Directions for this task
Set down the lines below exactly as they stand, please. Go from the first through the one containing "32: (717, 211, 4.36)".

Available records below:

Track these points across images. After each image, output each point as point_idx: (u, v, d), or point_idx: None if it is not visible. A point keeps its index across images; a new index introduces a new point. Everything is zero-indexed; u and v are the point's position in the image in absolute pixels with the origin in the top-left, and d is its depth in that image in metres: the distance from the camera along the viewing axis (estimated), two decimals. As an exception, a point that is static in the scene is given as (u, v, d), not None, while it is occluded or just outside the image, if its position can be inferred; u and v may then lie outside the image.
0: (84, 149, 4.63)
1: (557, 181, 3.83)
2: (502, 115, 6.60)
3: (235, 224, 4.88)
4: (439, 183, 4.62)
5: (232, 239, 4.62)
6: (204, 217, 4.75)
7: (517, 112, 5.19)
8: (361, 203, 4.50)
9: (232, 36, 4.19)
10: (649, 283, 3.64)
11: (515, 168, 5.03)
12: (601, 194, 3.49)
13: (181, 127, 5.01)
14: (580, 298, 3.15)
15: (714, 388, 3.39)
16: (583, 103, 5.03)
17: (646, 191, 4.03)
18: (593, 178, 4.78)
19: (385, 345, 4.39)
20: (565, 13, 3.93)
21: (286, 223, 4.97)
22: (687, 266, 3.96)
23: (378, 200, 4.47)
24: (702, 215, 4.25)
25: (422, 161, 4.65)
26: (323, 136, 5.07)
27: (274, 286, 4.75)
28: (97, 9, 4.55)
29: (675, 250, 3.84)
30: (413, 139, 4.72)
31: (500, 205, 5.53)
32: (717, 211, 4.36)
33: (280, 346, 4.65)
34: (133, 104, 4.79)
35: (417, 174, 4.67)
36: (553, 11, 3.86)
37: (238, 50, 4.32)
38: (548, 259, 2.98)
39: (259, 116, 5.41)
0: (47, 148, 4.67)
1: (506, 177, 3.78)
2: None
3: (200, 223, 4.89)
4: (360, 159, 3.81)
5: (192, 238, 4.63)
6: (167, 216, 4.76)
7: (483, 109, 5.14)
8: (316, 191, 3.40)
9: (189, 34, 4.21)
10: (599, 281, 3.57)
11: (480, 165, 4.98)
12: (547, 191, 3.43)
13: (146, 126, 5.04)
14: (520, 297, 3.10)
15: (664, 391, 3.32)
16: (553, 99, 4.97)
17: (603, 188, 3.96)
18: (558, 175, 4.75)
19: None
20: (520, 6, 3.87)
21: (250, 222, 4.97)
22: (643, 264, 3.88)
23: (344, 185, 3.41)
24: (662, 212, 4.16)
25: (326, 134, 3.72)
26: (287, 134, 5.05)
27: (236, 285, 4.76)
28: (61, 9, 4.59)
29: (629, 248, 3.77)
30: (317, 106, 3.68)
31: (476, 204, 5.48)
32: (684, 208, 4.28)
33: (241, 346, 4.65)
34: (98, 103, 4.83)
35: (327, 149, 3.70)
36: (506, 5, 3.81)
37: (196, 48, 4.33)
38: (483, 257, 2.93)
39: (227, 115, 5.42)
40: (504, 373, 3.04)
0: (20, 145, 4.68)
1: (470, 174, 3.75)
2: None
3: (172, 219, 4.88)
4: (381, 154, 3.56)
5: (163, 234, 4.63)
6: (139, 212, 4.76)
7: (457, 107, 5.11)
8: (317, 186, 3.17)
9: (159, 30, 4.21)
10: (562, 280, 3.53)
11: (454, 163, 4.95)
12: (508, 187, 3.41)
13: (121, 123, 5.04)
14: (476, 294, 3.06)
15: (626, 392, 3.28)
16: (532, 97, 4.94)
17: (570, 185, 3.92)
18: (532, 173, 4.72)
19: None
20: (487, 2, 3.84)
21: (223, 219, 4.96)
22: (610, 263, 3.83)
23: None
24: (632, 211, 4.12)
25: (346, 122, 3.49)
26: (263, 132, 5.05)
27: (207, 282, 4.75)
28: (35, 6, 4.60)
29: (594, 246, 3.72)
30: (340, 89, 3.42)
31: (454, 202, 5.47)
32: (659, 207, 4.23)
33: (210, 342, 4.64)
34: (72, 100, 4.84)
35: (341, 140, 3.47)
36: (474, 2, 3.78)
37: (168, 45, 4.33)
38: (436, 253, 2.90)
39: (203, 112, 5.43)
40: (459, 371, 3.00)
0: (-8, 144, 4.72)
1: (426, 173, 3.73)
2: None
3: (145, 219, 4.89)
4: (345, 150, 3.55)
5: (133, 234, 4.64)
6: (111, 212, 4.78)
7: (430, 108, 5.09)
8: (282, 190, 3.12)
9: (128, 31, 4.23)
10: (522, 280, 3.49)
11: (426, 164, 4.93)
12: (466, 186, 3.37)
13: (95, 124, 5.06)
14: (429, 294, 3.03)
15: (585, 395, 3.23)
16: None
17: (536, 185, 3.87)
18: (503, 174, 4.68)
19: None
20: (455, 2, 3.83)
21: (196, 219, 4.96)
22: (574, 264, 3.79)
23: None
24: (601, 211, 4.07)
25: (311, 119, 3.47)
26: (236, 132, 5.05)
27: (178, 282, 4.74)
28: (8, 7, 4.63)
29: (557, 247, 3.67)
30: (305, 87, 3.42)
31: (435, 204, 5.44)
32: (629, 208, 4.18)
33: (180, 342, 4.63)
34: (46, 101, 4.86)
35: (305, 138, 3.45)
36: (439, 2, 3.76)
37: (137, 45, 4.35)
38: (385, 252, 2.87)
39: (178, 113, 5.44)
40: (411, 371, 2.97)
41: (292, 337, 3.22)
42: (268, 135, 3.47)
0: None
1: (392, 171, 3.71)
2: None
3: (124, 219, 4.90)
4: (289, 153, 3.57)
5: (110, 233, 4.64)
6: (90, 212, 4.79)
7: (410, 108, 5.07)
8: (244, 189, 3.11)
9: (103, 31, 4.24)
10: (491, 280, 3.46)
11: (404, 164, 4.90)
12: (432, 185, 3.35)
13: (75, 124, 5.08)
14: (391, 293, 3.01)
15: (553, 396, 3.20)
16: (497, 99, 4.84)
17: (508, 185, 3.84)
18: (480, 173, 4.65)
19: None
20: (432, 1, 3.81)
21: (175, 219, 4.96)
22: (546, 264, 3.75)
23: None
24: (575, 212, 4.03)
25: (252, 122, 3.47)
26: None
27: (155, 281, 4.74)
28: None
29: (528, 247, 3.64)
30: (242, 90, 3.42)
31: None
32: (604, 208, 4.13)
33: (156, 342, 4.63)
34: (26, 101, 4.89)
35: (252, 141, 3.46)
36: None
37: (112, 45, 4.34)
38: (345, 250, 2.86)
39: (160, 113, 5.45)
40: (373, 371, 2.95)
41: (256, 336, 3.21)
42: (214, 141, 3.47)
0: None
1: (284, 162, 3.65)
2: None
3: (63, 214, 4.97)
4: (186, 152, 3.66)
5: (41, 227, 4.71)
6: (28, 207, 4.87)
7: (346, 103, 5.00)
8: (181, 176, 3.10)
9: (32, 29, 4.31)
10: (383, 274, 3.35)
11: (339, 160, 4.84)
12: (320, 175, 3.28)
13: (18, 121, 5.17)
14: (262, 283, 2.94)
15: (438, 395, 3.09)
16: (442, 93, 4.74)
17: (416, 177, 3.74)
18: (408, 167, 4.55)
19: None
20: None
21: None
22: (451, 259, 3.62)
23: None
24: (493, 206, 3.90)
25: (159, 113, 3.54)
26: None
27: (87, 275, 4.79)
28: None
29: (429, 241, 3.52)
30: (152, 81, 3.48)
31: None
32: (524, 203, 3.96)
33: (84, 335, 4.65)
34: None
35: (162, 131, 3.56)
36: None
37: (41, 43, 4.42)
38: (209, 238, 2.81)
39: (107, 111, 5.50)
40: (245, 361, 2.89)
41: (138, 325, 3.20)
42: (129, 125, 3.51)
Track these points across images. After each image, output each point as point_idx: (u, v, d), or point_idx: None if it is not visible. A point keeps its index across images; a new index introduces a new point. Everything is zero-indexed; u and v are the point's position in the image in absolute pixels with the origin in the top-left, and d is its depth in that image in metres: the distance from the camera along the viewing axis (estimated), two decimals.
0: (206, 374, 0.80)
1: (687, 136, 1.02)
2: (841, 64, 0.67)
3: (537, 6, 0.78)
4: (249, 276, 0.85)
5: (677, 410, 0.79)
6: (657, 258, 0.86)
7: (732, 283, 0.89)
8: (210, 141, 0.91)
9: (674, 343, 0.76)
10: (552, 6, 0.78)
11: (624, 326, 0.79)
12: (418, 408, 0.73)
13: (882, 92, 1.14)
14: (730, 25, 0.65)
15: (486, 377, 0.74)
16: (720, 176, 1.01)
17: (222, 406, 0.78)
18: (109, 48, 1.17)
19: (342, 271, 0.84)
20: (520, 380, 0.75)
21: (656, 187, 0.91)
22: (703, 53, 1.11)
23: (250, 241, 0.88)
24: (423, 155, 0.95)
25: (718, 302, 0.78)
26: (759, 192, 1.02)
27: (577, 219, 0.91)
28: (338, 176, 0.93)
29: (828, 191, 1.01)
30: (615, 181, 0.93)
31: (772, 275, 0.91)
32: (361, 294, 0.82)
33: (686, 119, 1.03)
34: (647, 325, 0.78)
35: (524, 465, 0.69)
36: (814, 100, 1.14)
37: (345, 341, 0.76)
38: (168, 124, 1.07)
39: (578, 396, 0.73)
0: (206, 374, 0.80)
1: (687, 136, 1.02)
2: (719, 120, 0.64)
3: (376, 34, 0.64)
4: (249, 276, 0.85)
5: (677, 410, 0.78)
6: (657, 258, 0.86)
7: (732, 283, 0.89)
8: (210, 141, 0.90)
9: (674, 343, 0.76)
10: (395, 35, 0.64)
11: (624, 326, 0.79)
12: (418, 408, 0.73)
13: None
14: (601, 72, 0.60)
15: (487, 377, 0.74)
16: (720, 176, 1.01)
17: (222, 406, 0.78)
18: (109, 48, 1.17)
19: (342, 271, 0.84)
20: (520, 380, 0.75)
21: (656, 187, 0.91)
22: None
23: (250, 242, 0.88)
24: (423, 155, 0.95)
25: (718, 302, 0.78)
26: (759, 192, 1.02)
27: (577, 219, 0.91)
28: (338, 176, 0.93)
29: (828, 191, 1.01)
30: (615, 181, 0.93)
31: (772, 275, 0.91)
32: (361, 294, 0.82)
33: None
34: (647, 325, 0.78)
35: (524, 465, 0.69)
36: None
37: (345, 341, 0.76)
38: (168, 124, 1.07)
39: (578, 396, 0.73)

End of Available records.

Worked solution
Track these points across images. After each image, output each point as point_idx: (u, v, d), or point_idx: None if it is not visible. A point keeps its index across images; a new index introduces a new point. Everything is zero-indexed; u and v are the point's position in the image in absolute pixels with the origin in the top-left, and d is its depth in that image in metres: the distance from the camera along the viewing axis (estimated), two decimals. As an exception, a point that is static in the scene is given as (u, v, d), not None, while it is occluded or just outside the image, if its position can be inferred; u and v may then lie outside the image.
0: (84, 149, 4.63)
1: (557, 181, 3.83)
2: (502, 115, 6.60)
3: (235, 224, 4.88)
4: (439, 183, 4.62)
5: (232, 239, 4.62)
6: (204, 217, 4.75)
7: (517, 112, 5.19)
8: (361, 203, 4.50)
9: (232, 36, 4.19)
10: (649, 283, 3.64)
11: (515, 168, 5.03)
12: (601, 194, 3.49)
13: (181, 127, 5.01)
14: (580, 298, 3.15)
15: (714, 388, 3.39)
16: (583, 103, 5.03)
17: (646, 191, 4.03)
18: (593, 178, 4.78)
19: (385, 345, 4.39)
20: (565, 13, 3.93)
21: (286, 223, 4.97)
22: (687, 266, 3.96)
23: (378, 200, 4.47)
24: (702, 215, 4.25)
25: (422, 161, 4.65)
26: (323, 136, 5.07)
27: (274, 286, 4.75)
28: (97, 9, 4.55)
29: (675, 250, 3.84)
30: (413, 139, 4.72)
31: (500, 205, 5.53)
32: (717, 211, 4.36)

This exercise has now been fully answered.